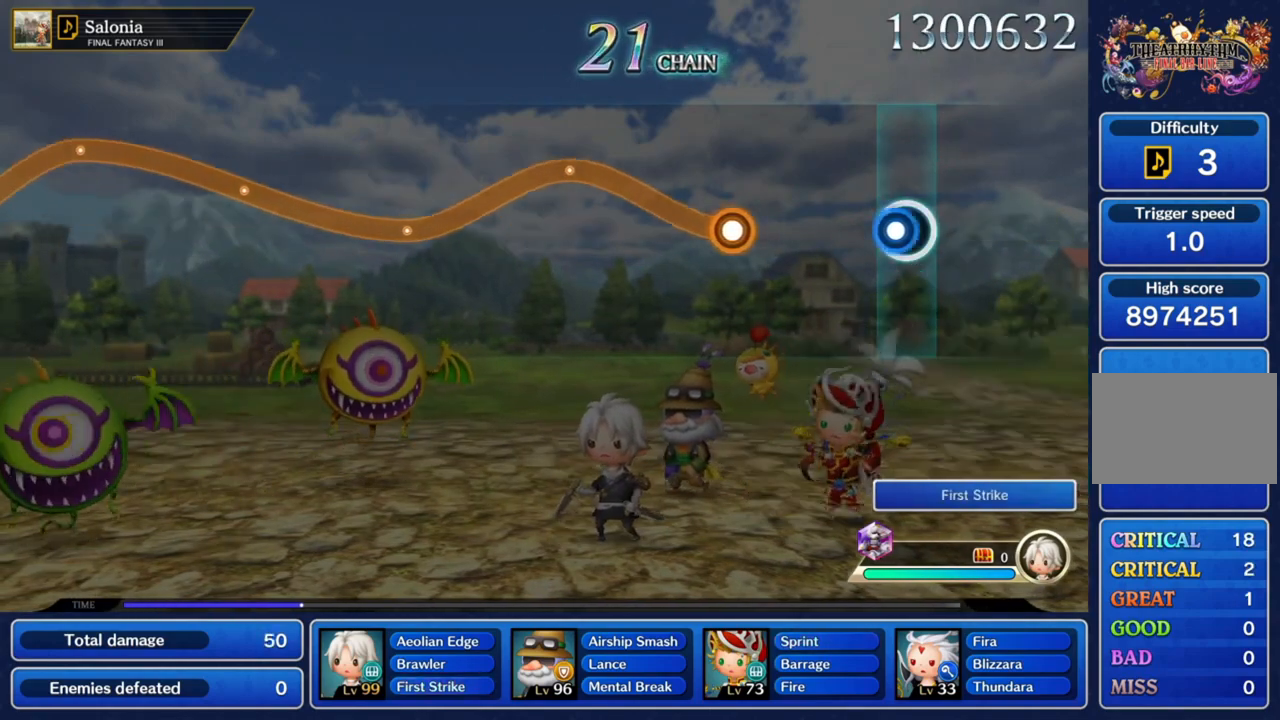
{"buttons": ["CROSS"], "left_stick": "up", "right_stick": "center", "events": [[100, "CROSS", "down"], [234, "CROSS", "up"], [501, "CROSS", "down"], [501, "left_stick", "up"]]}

§

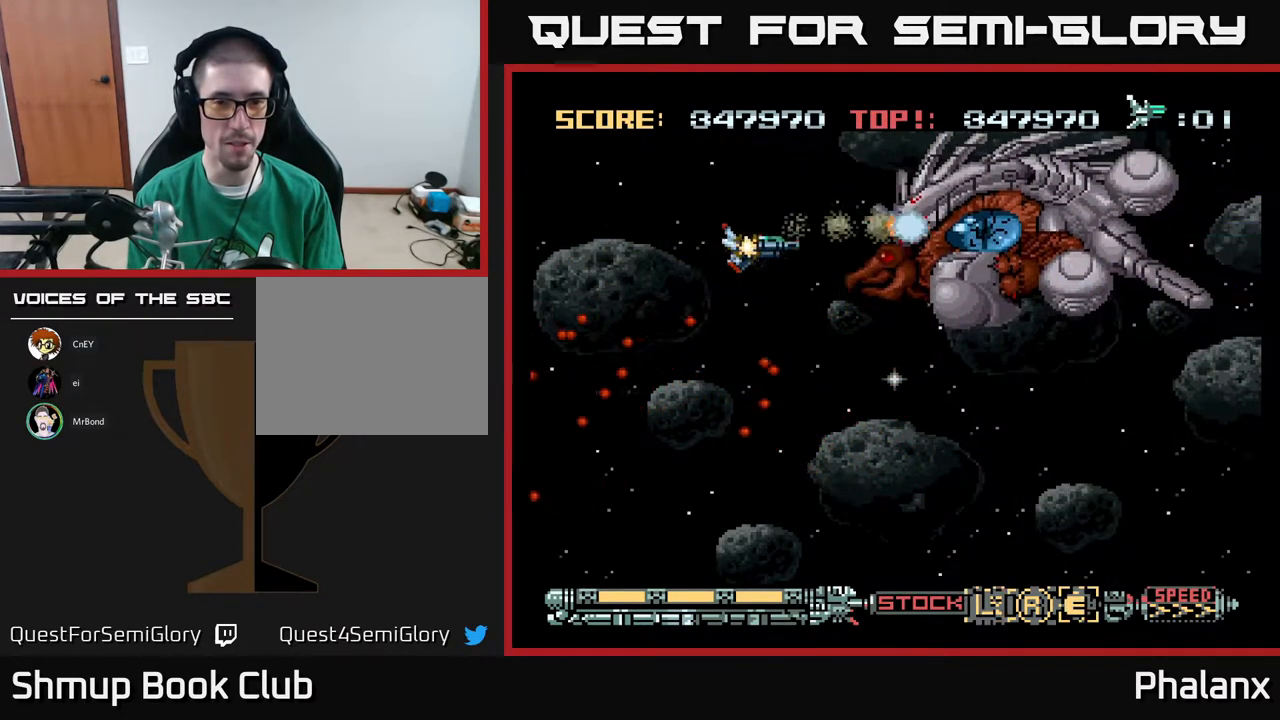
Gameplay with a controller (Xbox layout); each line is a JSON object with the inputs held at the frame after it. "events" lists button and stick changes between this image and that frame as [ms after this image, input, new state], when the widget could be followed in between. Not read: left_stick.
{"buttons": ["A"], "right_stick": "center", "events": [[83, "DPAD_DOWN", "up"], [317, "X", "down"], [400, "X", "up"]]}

§

__Exercise instructions__: Across the records above, how many lines hold the string "down"? The number alone will do.

__Response to this task__: 2